Because the script does very little, the performance differences between the three modes are very significant. Apache::Registry thoroughly outperforms mod_cgi, and you can see that Apache::PerlRun is much faster than mod_cgi, although it is still about twice as slow as Apache::Registry. The performance gap usually shrinks a bit as more code is added, as the overhead of fork( ) and code compilation becomes less significant compared to execution times. But the benchmark results won't change significantly.

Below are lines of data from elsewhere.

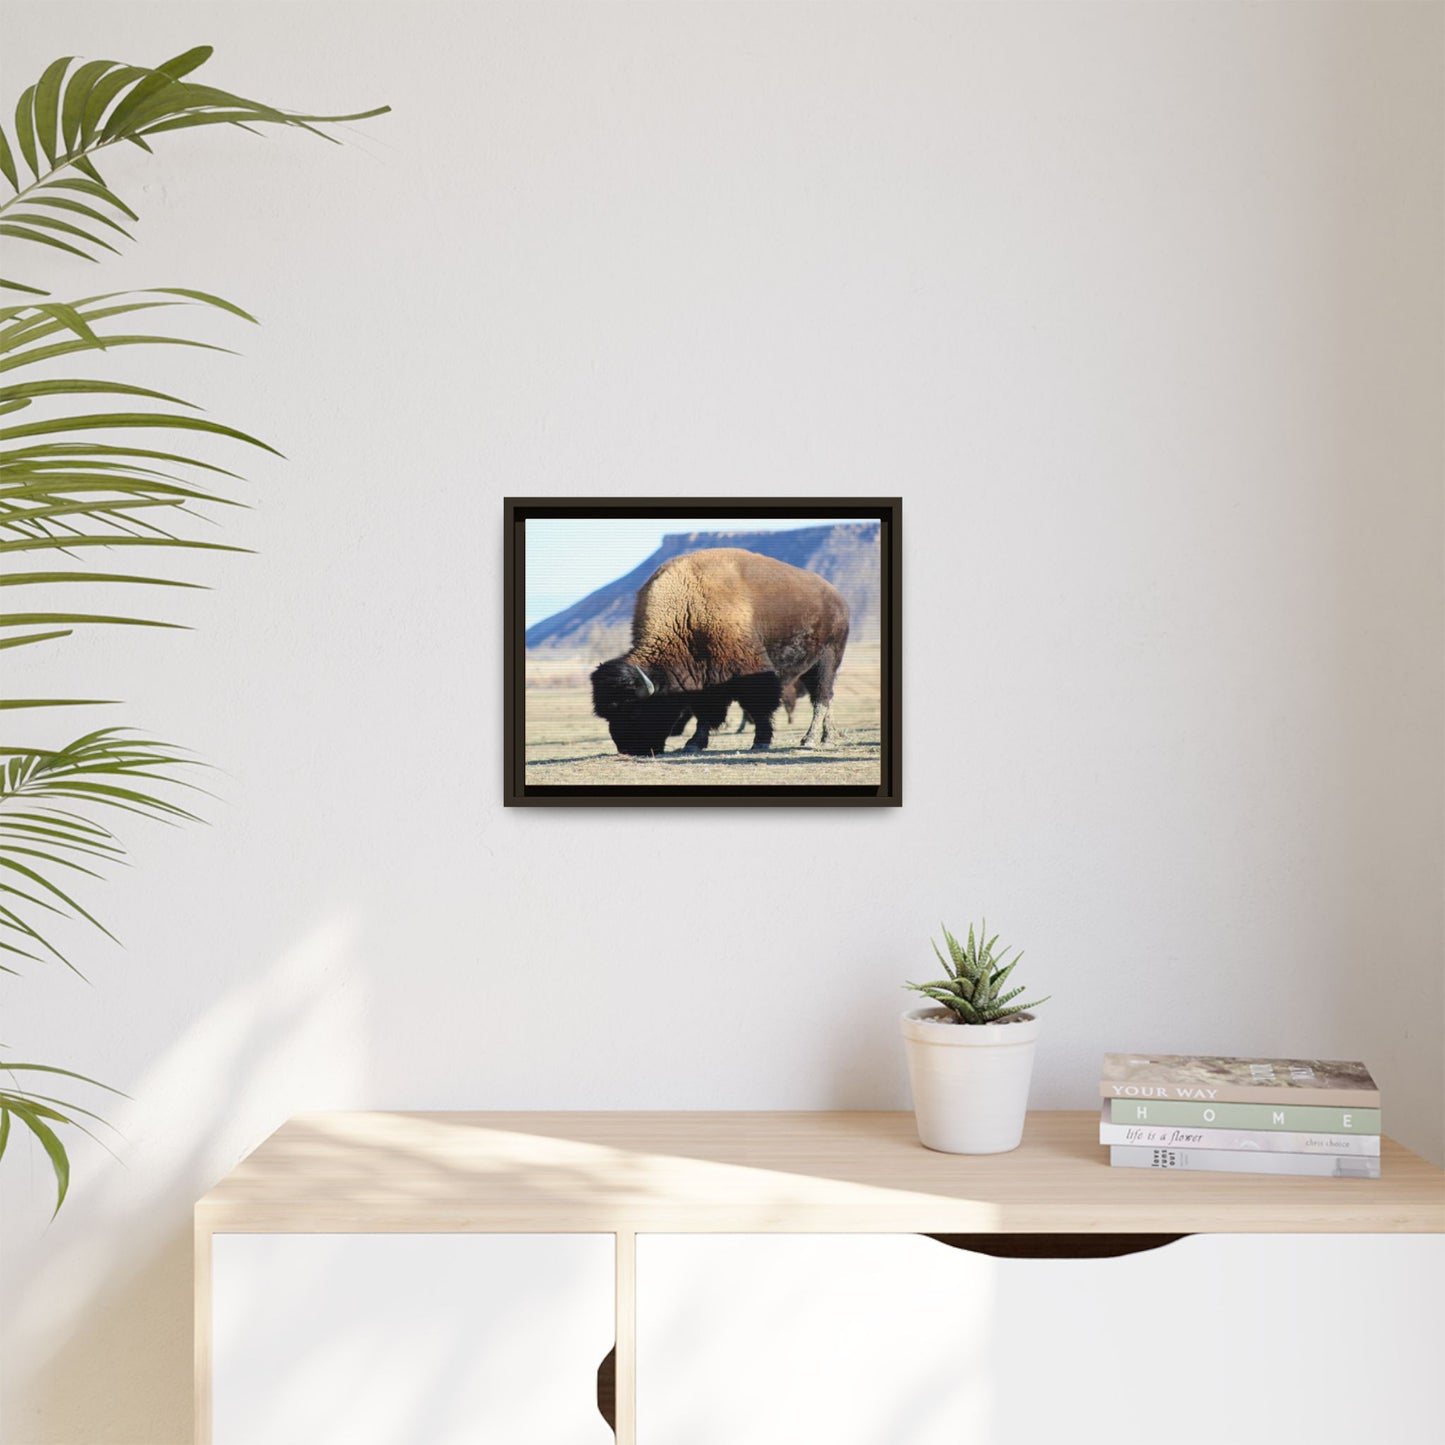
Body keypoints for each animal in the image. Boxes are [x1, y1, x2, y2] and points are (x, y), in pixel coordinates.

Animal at [590, 547, 850, 757]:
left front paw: (761, 742)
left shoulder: (750, 671)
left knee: (821, 698)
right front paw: (693, 744)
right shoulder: (705, 679)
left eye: (634, 710)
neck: (687, 611)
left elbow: (759, 707)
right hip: (810, 666)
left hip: (827, 659)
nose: (628, 749)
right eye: (608, 715)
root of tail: (837, 598)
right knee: (826, 698)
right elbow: (706, 714)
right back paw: (828, 737)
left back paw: (811, 740)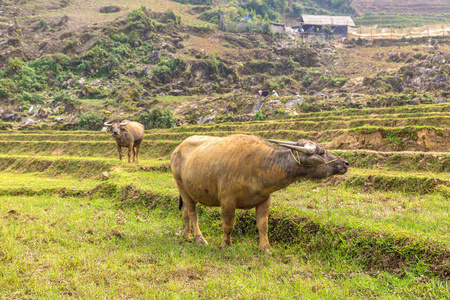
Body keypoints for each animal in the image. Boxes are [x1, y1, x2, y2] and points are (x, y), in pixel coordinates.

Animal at [171, 134, 350, 253]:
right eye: (321, 152)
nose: (346, 163)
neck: (260, 165)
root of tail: (176, 150)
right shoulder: (227, 201)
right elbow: (228, 224)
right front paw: (225, 244)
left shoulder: (265, 199)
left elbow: (263, 225)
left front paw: (265, 249)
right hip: (181, 185)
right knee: (193, 213)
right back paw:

Jumping ahead, if we convert the script in Example 1-6 into a mod_perl handler, we can reach 517 requests per second under the same conditions, which is a bit faster than Apache::Registry. In Chapter 13, we discuss why running the code under the Apache::Registry handler is a bit slower than using a pure mod_perl content handler.

It can easily be seen from this benchmark that Apache::Registry is what you should use for your scripts to get the most out of mod_perl. But Apache::PerlRun is still quite useful for making an easy transition to mod_perl. With Apache::PerlRun, you can get a significant performance improvement over mod_cgi with minimal effort.

Later, we will see that Apache::Registry's caching mechanism is implemented by compiling each script in its own namespace. Apache::Registry builds a unique package name using the script's name, the current URI, and the current virtual host (if any). Apache::Registry prepends a packagestatement to your script, then compiles it using Perl's eval function. In Chapter 6, we will show how exactly this is done.

What happens if you modify the script's file after it has been compiled and cached? Apache::Registry checks the file's last-modification time, and if the file has changed since the last compile, it is reloaded and recompiled.

In case of a compilation or execution error, the error is logged to the server's error log, and a server error is returned to the client.